Copy out each line of the material below, changing nothing.

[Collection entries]
>>>

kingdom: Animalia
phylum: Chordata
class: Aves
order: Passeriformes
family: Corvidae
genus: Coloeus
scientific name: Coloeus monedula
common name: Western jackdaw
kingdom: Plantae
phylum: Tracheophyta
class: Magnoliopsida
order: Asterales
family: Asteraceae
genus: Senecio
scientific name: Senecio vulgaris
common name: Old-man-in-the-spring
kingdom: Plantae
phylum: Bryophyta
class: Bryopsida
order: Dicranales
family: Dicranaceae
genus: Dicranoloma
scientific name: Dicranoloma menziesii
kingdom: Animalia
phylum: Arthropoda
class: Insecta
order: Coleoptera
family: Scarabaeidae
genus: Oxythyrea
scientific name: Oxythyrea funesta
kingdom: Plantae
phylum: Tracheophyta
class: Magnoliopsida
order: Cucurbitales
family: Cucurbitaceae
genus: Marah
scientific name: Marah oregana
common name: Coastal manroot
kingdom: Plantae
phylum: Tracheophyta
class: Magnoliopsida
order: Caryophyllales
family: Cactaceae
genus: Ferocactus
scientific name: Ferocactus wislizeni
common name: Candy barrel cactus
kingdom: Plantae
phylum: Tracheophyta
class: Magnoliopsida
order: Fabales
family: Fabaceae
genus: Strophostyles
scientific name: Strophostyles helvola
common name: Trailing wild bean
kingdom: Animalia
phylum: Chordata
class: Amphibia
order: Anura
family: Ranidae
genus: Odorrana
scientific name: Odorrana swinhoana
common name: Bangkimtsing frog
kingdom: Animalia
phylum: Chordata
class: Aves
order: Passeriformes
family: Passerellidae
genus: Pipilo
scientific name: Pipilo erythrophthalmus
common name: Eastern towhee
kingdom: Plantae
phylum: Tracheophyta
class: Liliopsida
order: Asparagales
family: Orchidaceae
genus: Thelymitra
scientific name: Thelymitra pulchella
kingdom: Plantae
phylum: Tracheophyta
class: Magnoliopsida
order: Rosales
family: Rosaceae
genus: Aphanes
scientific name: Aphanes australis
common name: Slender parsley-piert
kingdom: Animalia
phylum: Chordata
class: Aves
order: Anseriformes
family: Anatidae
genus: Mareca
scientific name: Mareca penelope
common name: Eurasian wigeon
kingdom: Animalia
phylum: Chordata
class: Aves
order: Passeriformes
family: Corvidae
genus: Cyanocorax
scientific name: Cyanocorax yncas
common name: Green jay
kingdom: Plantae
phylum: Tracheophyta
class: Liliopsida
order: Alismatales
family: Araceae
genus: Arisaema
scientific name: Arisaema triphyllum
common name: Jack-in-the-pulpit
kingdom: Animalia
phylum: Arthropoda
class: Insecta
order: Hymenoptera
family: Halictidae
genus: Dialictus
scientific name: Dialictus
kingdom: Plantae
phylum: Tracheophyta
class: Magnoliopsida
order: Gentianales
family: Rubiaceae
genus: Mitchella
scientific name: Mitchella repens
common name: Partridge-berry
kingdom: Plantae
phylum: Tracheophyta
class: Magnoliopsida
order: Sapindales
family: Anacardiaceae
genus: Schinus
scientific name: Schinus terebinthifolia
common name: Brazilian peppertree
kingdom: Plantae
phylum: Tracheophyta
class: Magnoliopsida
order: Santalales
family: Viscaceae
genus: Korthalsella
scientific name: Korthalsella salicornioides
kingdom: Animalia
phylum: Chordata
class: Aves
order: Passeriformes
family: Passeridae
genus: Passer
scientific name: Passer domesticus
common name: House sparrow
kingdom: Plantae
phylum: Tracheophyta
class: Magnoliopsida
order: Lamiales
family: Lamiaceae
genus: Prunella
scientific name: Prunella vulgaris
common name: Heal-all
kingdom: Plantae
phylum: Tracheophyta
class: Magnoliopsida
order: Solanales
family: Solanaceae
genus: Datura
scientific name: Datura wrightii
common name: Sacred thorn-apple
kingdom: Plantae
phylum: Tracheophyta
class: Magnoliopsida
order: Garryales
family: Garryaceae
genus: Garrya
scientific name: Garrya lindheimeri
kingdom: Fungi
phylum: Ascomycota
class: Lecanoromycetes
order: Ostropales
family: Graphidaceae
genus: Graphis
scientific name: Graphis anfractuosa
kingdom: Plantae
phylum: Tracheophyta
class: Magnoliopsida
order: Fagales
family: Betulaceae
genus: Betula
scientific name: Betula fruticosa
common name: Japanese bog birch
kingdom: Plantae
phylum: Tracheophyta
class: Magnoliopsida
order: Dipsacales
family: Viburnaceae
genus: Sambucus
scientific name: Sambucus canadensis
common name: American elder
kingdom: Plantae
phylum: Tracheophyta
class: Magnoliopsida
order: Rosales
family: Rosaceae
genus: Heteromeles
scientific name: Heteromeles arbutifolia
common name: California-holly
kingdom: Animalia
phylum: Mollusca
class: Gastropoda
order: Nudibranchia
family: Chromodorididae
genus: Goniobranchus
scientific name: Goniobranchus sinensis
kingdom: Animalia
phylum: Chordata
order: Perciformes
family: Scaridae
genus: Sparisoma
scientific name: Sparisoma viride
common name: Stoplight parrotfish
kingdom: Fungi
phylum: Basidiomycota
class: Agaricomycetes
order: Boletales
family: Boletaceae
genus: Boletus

<<<

**Response**
kingdom: Animalia
phylum: Chordata
class: Aves
order: Passeriformes
family: Corvidae
genus: Coloeus
scientific name: Coloeus monedula
common name: Western jackdaw
kingdom: Plantae
phylum: Tracheophyta
class: Magnoliopsida
order: Asterales
family: Asteraceae
genus: Senecio
scientific name: Senecio vulgaris
common name: Old-man-in-the-spring
kingdom: Plantae
phylum: Bryophyta
class: Bryopsida
order: Dicranales
family: Dicranaceae
genus: Dicranoloma
scientific name: Dicranoloma menziesii
kingdom: Animalia
phylum: Arthropoda
class: Insecta
order: Coleoptera
family: Scarabaeidae
genus: Oxythyrea
scientific name: Oxythyrea funesta
kingdom: Plantae
phylum: Tracheophyta
class: Magnoliopsida
order: Cucurbitales
family: Cucurbitaceae
genus: Marah
scientific name: Marah oregana
common name: Coastal manroot
kingdom: Plantae
phylum: Tracheophyta
class: Magnoliopsida
order: Caryophyllales
family: Cactaceae
genus: Ferocactus
scientific name: Ferocactus wislizeni
common name: Candy barrel cactus
kingdom: Plantae
phylum: Tracheophyta
class: Magnoliopsida
order: Fabales
family: Fabaceae
genus: Strophostyles
scientific name: Strophostyles helvola
common name: Trailing wild bean
kingdom: Animalia
phylum: Chordata
class: Amphibia
order: Anura
family: Ranidae
genus: Odorrana
scientific name: Odorrana swinhoana
common name: Bangkimtsing frog
kingdom: Animalia
phylum: Chordata
class: Aves
order: Passeriformes
family: Passerellidae
genus: Pipilo
scientific name: Pipilo erythrophthalmus
common name: Eastern towhee
kingdom: Plantae
phylum: Tracheophyta
class: Liliopsida
order: Asparagales
family: Orchidaceae
genus: Thelymitra
scientific name: Thelymitra pulchella
kingdom: Plantae
phylum: Tracheophyta
class: Magnoliopsida
order: Rosales
family: Rosaceae
genus: Aphanes
scientific name: Aphanes australis
common name: Slender parsley-piert
kingdom: Animalia
phylum: Chordata
class: Aves
order: Anseriformes
family: Anatidae
genus: Mareca
scientific name: Mareca penelope
common name: Eurasian wigeon
kingdom: Animalia
phylum: Chordata
class: Aves
order: Passeriformes
family: Corvidae
genus: Cyanocorax
scientific name: Cyanocorax yncas
common name: Green jay
kingdom: Plantae
phylum: Tracheophyta
class: Liliopsida
order: Alismatales
family: Araceae
genus: Arisaema
scientific name: Arisaema triphyllum
common name: Jack-in-the-pulpit
kingdom: Animalia
phylum: Arthropoda
class: Insecta
order: Hymenoptera
family: Halictidae
genus: Dialictus
scientific name: Dialictus
kingdom: Plantae
phylum: Tracheophyta
class: Magnoliopsida
order: Gentianales
family: Rubiaceae
genus: Mitchella
scientific name: Mitchella repens
common name: Partridge-berry
kingdom: Plantae
phylum: Tracheophyta
class: Magnoliopsida
order: Sapindales
family: Anacardiaceae
genus: Schinus
scientific name: Schinus terebinthifolia
common name: Brazilian peppertree
kingdom: Plantae
phylum: Tracheophyta
class: Magnoliopsida
order: Santalales
family: Viscaceae
genus: Korthalsella
scientific name: Korthalsella salicornioides
kingdom: Animalia
phylum: Chordata
class: Aves
order: Passeriformes
family: Passeridae
genus: Passer
scientific name: Passer domesticus
common name: House sparrow
kingdom: Plantae
phylum: Tracheophyta
class: Magnoliopsida
order: Lamiales
family: Lamiaceae
genus: Prunella
scientific name: Prunella vulgaris
common name: Heal-all
kingdom: Plantae
phylum: Tracheophyta
class: Magnoliopsida
order: Solanales
family: Solanaceae
genus: Datura
scientific name: Datura wrightii
common name: Sacred thorn-apple
kingdom: Plantae
phylum: Tracheophyta
class: Magnoliopsida
order: Garryales
family: Garryaceae
genus: Garrya
scientific name: Garrya lindheimeri
kingdom: Fungi
phylum: Ascomycota
class: Lecanoromycetes
order: Ostropales
family: Graphidaceae
genus: Graphis
scientific name: Graphis anfractuosa
kingdom: Plantae
phylum: Tracheophyta
class: Magnoliopsida
order: Fagales
family: Betulaceae
genus: Betula
scientific name: Betula fruticosa
common name: Japanese bog birch
kingdom: Plantae
phylum: Tracheophyta
class: Magnoliopsida
order: Dipsacales
family: Viburnaceae
genus: Sambucus
scientific name: Sambucus canadensis
common name: American elder
kingdom: Plantae
phylum: Tracheophyta
class: Magnoliopsida
order: Rosales
family: Rosaceae
genus: Heteromeles
scientific name: Heteromeles arbutifolia
common name: California-holly
kingdom: Animalia
phylum: Mollusca
class: Gastropoda
order: Nudibranchia
family: Chromodorididae
genus: Goniobranchus
scientific name: Goniobranchus sinensis
kingdom: Animalia
phylum: Chordata
order: Perciformes
family: Scaridae
genus: Sparisoma
scientific name: Sparisoma viride
common name: Stoplight parrotfish
kingdom: Fungi
phylum: Basidiomycota
class: Agaricomycetes
order: Boletales
family: Boletaceae
genus: Boletus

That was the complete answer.